# Records provided:
☆ ☆ ☆

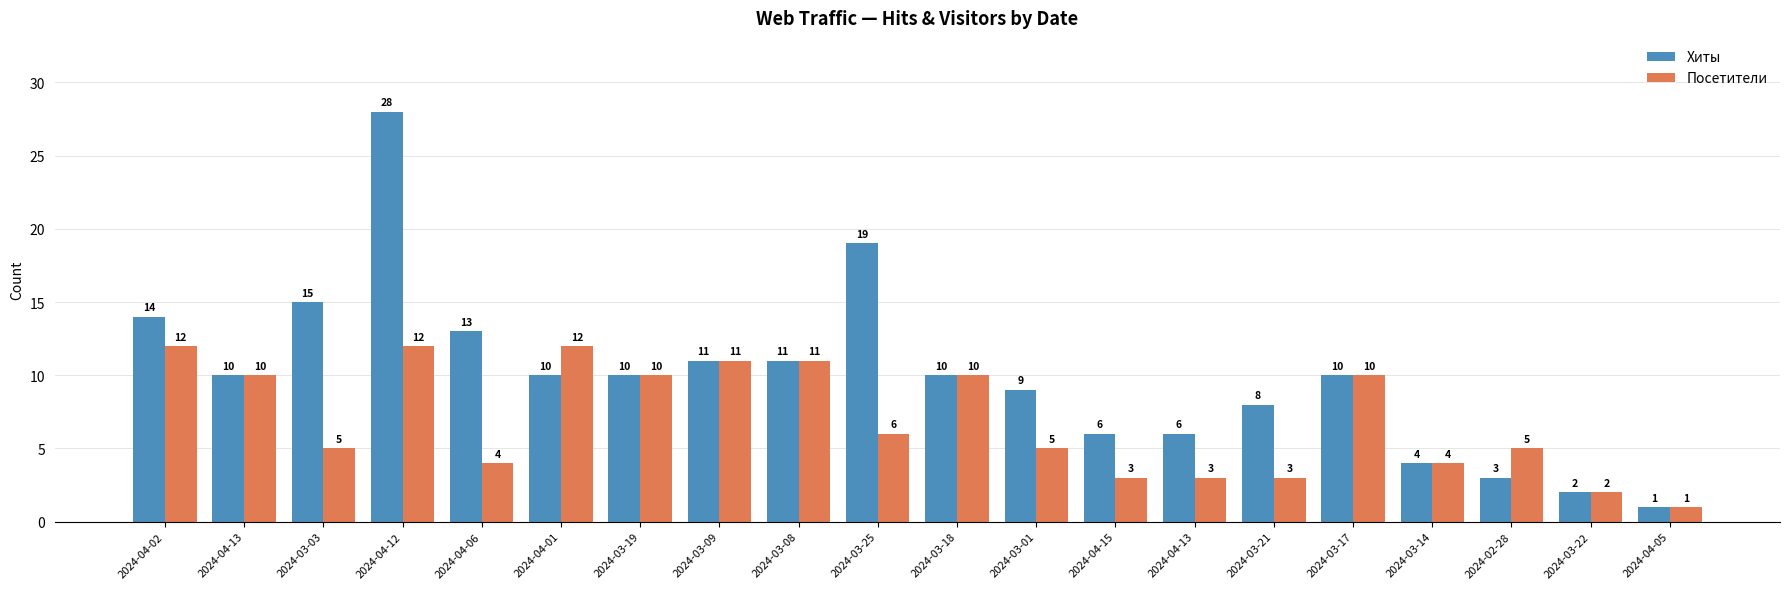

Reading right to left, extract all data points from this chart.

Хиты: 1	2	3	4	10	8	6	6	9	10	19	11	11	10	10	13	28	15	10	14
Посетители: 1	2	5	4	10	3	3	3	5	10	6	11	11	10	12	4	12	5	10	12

☆ ☆ ☆

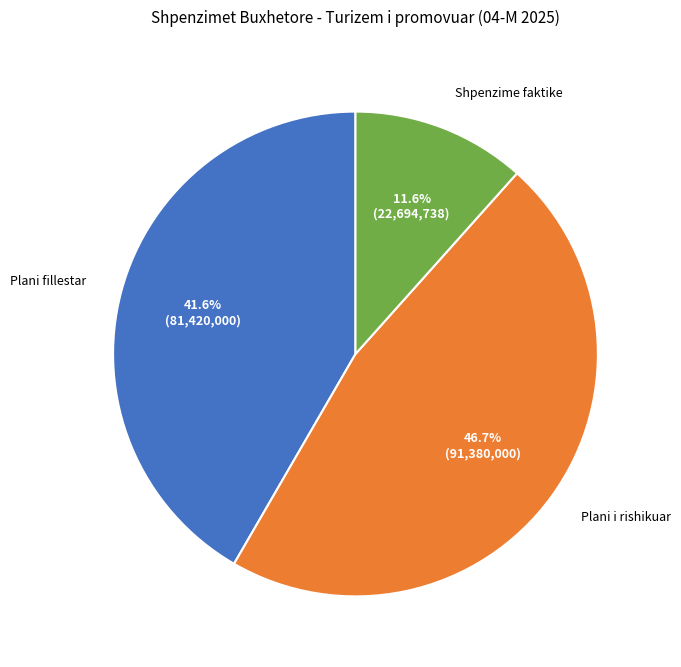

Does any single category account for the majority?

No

☆ ☆ ☆

# Task to carry out:
Identify each line of the data above that contains the string "right" and copy those lines. Case matters.

# Answer to this problem:
Reading right to left, extract all data points from this chart.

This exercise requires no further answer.